▸ YOUR OBJECTIVE
Every entry below is to be copied exactly, apart from any picture it holds.

[Dataset entries]
- Opening Delimiter -

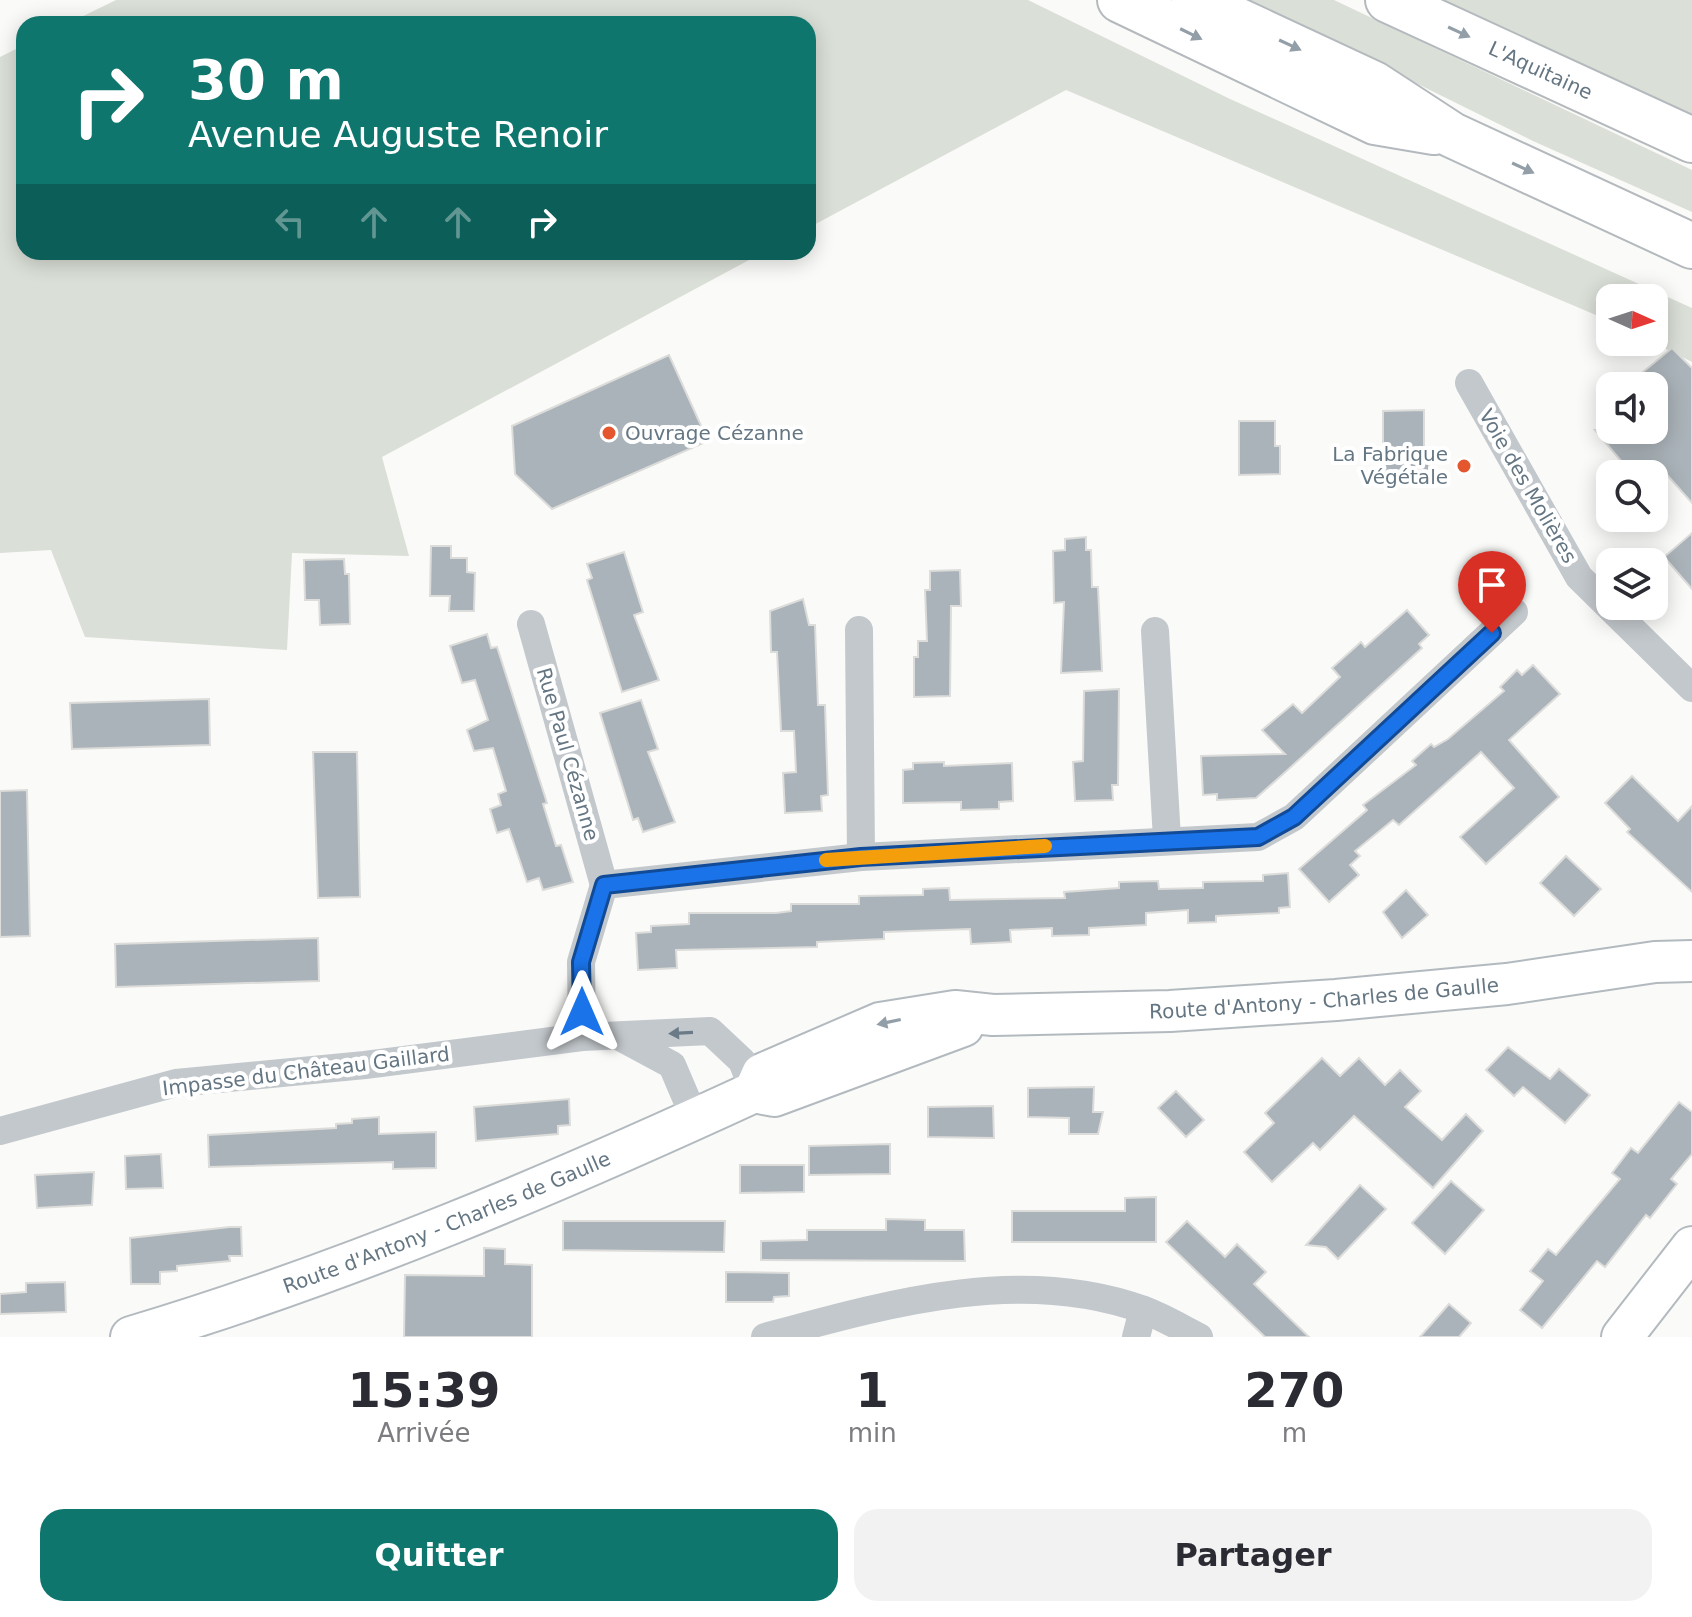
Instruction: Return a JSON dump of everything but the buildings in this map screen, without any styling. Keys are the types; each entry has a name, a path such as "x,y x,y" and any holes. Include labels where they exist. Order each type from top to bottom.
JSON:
{"highway":[{"path":"1120,0 1375,122 1452,135"},
{"path":"1194,0 1374,84 1452,135 1692,246"},
{"name":"L'Aquitaine","path":"1388,0 1692,140"}],"street":[{"name":"Voie des Molières","path":"1469,383 1579,577 1692,688"},
{"path":"582,1037 581,962 604,885 861,857 1167,839 1258,837 1294,817 1514,612"},
{"name":"Rue Paul Cézanne","path":"531,624 604,885"},
{"path":"859,630 861,857"},
{"path":"1155,631 1167,839"},
{"name":"Route d'Antony - Charles de Gaulle","path":"131,1337 250,1298 523,1196 754,1092 774,1096 993,1015 1170,1011 1336,1000 1507,984 1673,961 1692,951"},
{"name":"Impasse du Château Gaillard","path":"0,1131 176,1083 365,1065 582,1037 710,1031 742,1061 754,1092"},
{"name":"Impasse du Château Gaillard","path":"617,1036 672,1065 695,1119"},
{"path":"1622,1337 1692,1247"},
{"path":"765,1337 859,1325 986,1289 1066,1293 1140,1324 1199,1337"}],"shaded area":[{"path":"116,0 1028,0 1230,99 1639,284 1596,284 1596,315 1066,90 816,224 816,16 83,16"},
{"path":"1248,0 1334,0 1692,170 1692,212 1533,141"},
{"path":"1421,0 1692,0 1692,128"},
{"path":"16,49 16,260 749,260 382,457 409,556 292,553 287,650 85,637 51,550 0,553 0,57"},
{"path":"1668,297 1692,308 1692,362 1668,350"}],"slow traffic":[{"path":"826,860 1045,846"}],"place":[{"name":"Ouvrage Cézanne","path":"609,433"},
{"name":"La Fabrique Végétale","path":"1464,466"}],"route":[{"path":"582,1012 581,962 604,885 861,857 1167,839 1258,837 1294,817 1492,633"}]}
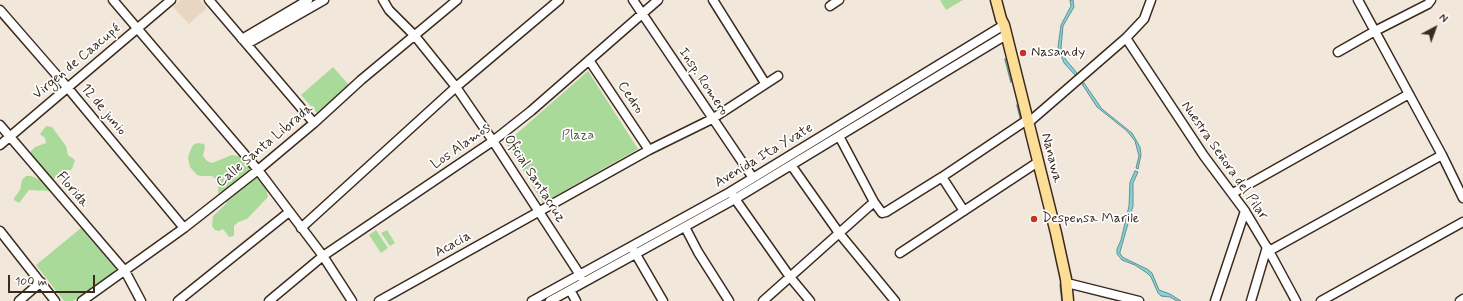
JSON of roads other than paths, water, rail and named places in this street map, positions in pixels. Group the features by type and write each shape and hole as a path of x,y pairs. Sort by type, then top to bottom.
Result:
{"main road":[{"name":"Nanawa","path":"996,0 1001,19 1005,27"},
{"name":"Nanawa","path":"1001,0 1005,18 1005,27 1027,122 1056,233 1068,301"}],"street":[{"path":"113,0 258,170 323,256 352,301"},
{"name":"Virgen de Caacupé","path":"0,145 171,0"},
{"path":"209,0 314,123"},
{"path":"244,42 308,2 324,0"},
{"name":"Oficial Santacruz","path":"383,0 389,10 415,36 456,87 494,141 582,278"},
{"name":"Calle Santa Librada","path":"82,301 184,228 258,170 314,123 361,80 457,0"},
{"path":"301,228 456,87 559,0"},
{"name":"Insp. Romero","path":"633,0 753,178"},
{"name":"Los Alamos","path":"269,301 323,256 494,141 531,111 658,0"},
{"path":"713,0 765,83"},
{"path":"830,6 839,0"},
{"path":"839,136 874,202 882,213 886,212 1027,122 1126,38 1144,18 1151,0"},
{"path":"1358,0 1463,198"},
{"path":"1338,52 1428,4 1431,0"},
{"name":"12 de junio","path":"0,10 184,228"},
{"name":"Avenida Ita Yvate","path":"532,301 636,254 735,199 827,144 913,85 1005,27"},
{"name":"Nuestra Señora del Pilar","path":"1126,38 1204,156 1245,211 1268,249 1296,301"},
{"name":"Cedro","path":"589,60 649,150"},
{"name":"Acacia","path":"379,301 649,150 712,119 765,83 778,76"},
{"name":"Avenida Ita Yvate","path":"550,301 570,290 582,278 631,246 730,192 823,136 913,85"},
{"path":"1233,193 1409,94"},
{"name":"Florida","path":"0,125 125,271 141,301"},
{"path":"823,136 827,144"},
{"path":"1252,301 1268,249 1442,156"},
{"path":"900,253 1038,162"},
{"path":"791,165 839,233 895,301"},
{"path":"942,177 964,211"},
{"path":"730,192 790,277 810,301"},
{"path":"763,301 874,202"},
{"path":"1216,301 1245,211"},
{"path":"178,301 289,212"},
{"path":"1321,301 1463,222"},
{"path":"685,227 698,252 729,301"},
{"path":"0,231 55,301"},
{"path":"631,246 663,301"},
{"path":"19,301 41,282"},
{"path":"1066,283 1139,301"},
{"path":"570,290 576,301"}],"water":[{"path":"1070,0 1073,0 1074,7 1063,26 1061,48 1066,60 1077,73 1075,75 1064,63 1058,47 1061,25 1071,6"},
{"path":"1084,83 1102,109 1132,133 1140,147 1141,155 1138,169 1136,168 1139,156 1135,141 1127,131 1097,107 1082,84"},
{"path":"1135,171 1138,172 1133,183 1133,206 1120,254 1124,258 1152,273 1159,290 1170,294 1181,301 1177,301 1170,297 1161,296 1158,293 1151,277 1147,273 1135,265 1122,260 1117,254 1117,249 1121,240 1129,206 1130,182"}],"waterway":[{"path":"1005,59 1011,82"},
{"path":"1017,105 1021,121"},
{"path":"1060,285 1062,301"}],"place":[{"name":"Nasandy","path":"1023,53"},
{"name":"Despensa Marile","path":"1034,219"}],"park label":[{"name":"Plaza","path":"578,136"}]}
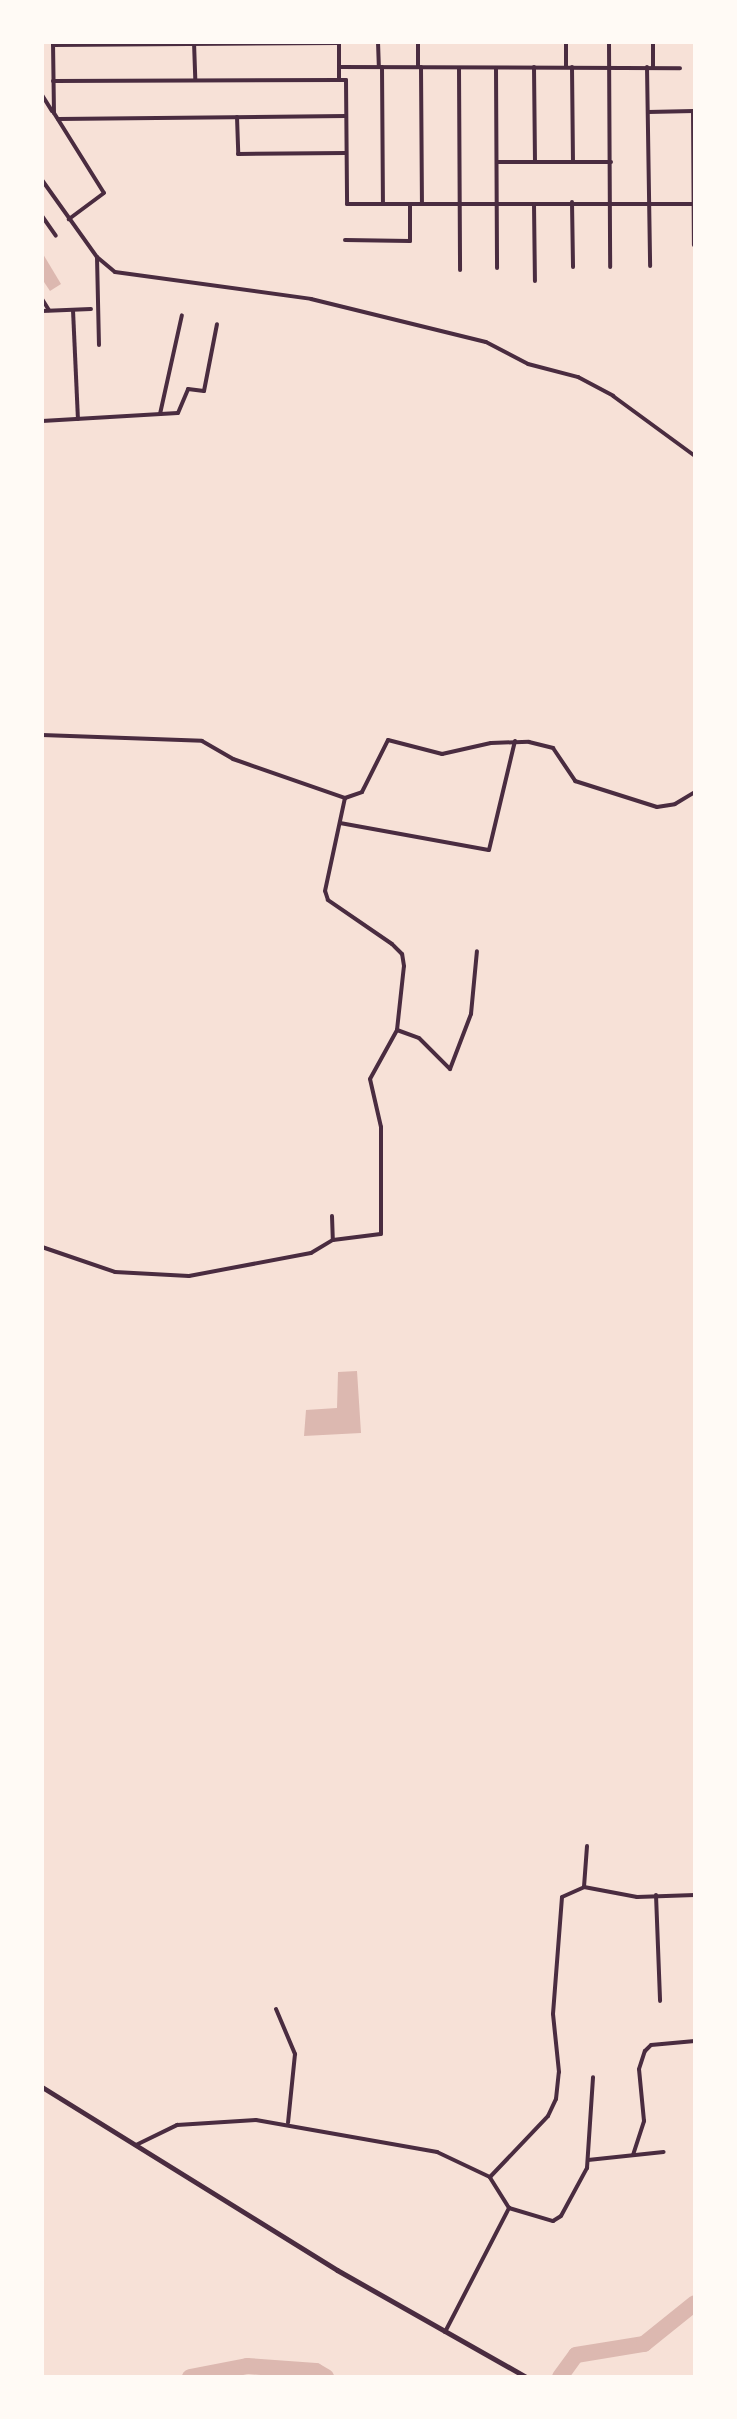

- Closing Delimiter -

▸ WRITTEN ANSWER
Instruction: Return a JSON dump of everything but the buildings in this map screen, without any styling. Keys are the types; each entry has a name, a path such as "x,y x,y" and any holes. Include labels where they exist. Order each type from top to bottom.
JSON:
{"highway":[{"path":"1120,0 1375,122 1452,135"},
{"path":"1194,0 1374,84 1452,135 1692,246"},
{"name":"L'Aquitaine","path":"1388,0 1692,140"}],"street":[{"name":"Voie des Molières","path":"1469,383 1579,577 1692,688"},
{"path":"582,1037 581,962 604,885 861,857 1167,839 1258,837 1294,817 1514,612"},
{"name":"Rue Paul Cézanne","path":"531,624 604,885"},
{"path":"859,630 861,857"},
{"path":"1155,631 1167,839"},
{"name":"Route d'Antony - Charles de Gaulle","path":"131,1337 250,1298 523,1196 754,1092 774,1096 993,1015 1170,1011 1336,1000 1507,984 1673,961 1692,951"},
{"name":"Impasse du Château Gaillard","path":"0,1131 176,1083 365,1065 582,1037 710,1031 742,1061 754,1092"},
{"name":"Impasse du Château Gaillard","path":"617,1036 672,1065 695,1119"},
{"path":"1622,1337 1692,1247"},
{"path":"765,1337 859,1325 986,1289 1066,1293 1140,1324 1199,1337"}],"shaded area":[{"path":"116,0 1028,0 1230,99 1639,284 1596,284 1596,315 1066,90 816,224 816,16 83,16"},
{"path":"1248,0 1334,0 1692,170 1692,212 1533,141"},
{"path":"1421,0 1692,0 1692,128"},
{"path":"16,49 16,260 749,260 382,457 409,556 292,553 287,650 85,637 51,550 0,553 0,57"},
{"path":"1668,297 1692,308 1692,362 1668,350"}],"slow traffic":[{"path":"826,860 1045,846"}],"place":[{"name":"Ouvrage Cézanne","path":"609,433"},
{"name":"La Fabrique Végétale","path":"1464,466"}],"route":[{"path":"582,1012 581,962 604,885 861,857 1167,839 1258,837 1294,817 1492,633"}]}
JSON of roads other than paths, water, rail and named places in this street map, positions in pixels. Group the features by type and write each shape and hole as a path of x,y pairs. Sort by type, then top to bottom.
Result:
{"main road":[{"name":"Nanawa","path":"996,0 1001,19 1005,27"},
{"name":"Nanawa","path":"1001,0 1005,18 1005,27 1027,122 1056,233 1068,301"}],"street":[{"path":"113,0 258,170 323,256 352,301"},
{"name":"Virgen de Caacupé","path":"0,145 171,0"},
{"path":"209,0 314,123"},
{"path":"244,42 308,2 324,0"},
{"name":"Oficial Santacruz","path":"383,0 389,10 415,36 456,87 494,141 582,278"},
{"name":"Calle Santa Librada","path":"82,301 184,228 258,170 314,123 361,80 457,0"},
{"path":"301,228 456,87 559,0"},
{"name":"Insp. Romero","path":"633,0 753,178"},
{"name":"Los Alamos","path":"269,301 323,256 494,141 531,111 658,0"},
{"path":"713,0 765,83"},
{"path":"830,6 839,0"},
{"path":"839,136 874,202 882,213 886,212 1027,122 1126,38 1144,18 1151,0"},
{"path":"1358,0 1463,198"},
{"path":"1338,52 1428,4 1431,0"},
{"name":"12 de junio","path":"0,10 184,228"},
{"name":"Avenida Ita Yvate","path":"532,301 636,254 735,199 827,144 913,85 1005,27"},
{"name":"Nuestra Señora del Pilar","path":"1126,38 1204,156 1245,211 1268,249 1296,301"},
{"name":"Cedro","path":"589,60 649,150"},
{"name":"Acacia","path":"379,301 649,150 712,119 765,83 778,76"},
{"name":"Avenida Ita Yvate","path":"550,301 570,290 582,278 631,246 730,192 823,136 913,85"},
{"path":"1233,193 1409,94"},
{"name":"Florida","path":"0,125 125,271 141,301"},
{"path":"823,136 827,144"},
{"path":"1252,301 1268,249 1442,156"},
{"path":"900,253 1038,162"},
{"path":"791,165 839,233 895,301"},
{"path":"942,177 964,211"},
{"path":"730,192 790,277 810,301"},
{"path":"763,301 874,202"},
{"path":"1216,301 1245,211"},
{"path":"178,301 289,212"},
{"path":"1321,301 1463,222"},
{"path":"685,227 698,252 729,301"},
{"path":"0,231 55,301"},
{"path":"631,246 663,301"},
{"path":"19,301 41,282"},
{"path":"1066,283 1139,301"},
{"path":"570,290 576,301"}],"water":[{"path":"1070,0 1073,0 1074,7 1063,26 1061,48 1066,60 1077,73 1075,75 1064,63 1058,47 1061,25 1071,6"},
{"path":"1084,83 1102,109 1132,133 1140,147 1141,155 1138,169 1136,168 1139,156 1135,141 1127,131 1097,107 1082,84"},
{"path":"1135,171 1138,172 1133,183 1133,206 1120,254 1124,258 1152,273 1159,290 1170,294 1181,301 1177,301 1170,297 1161,296 1158,293 1151,277 1147,273 1135,265 1122,260 1117,254 1117,249 1121,240 1129,206 1130,182"}],"waterway":[{"path":"1005,59 1011,82"},
{"path":"1017,105 1021,121"},
{"path":"1060,285 1062,301"}],"place":[{"name":"Nasandy","path":"1023,53"},
{"name":"Despensa Marile","path":"1034,219"}],"park label":[{"name":"Plaza","path":"578,136"}]}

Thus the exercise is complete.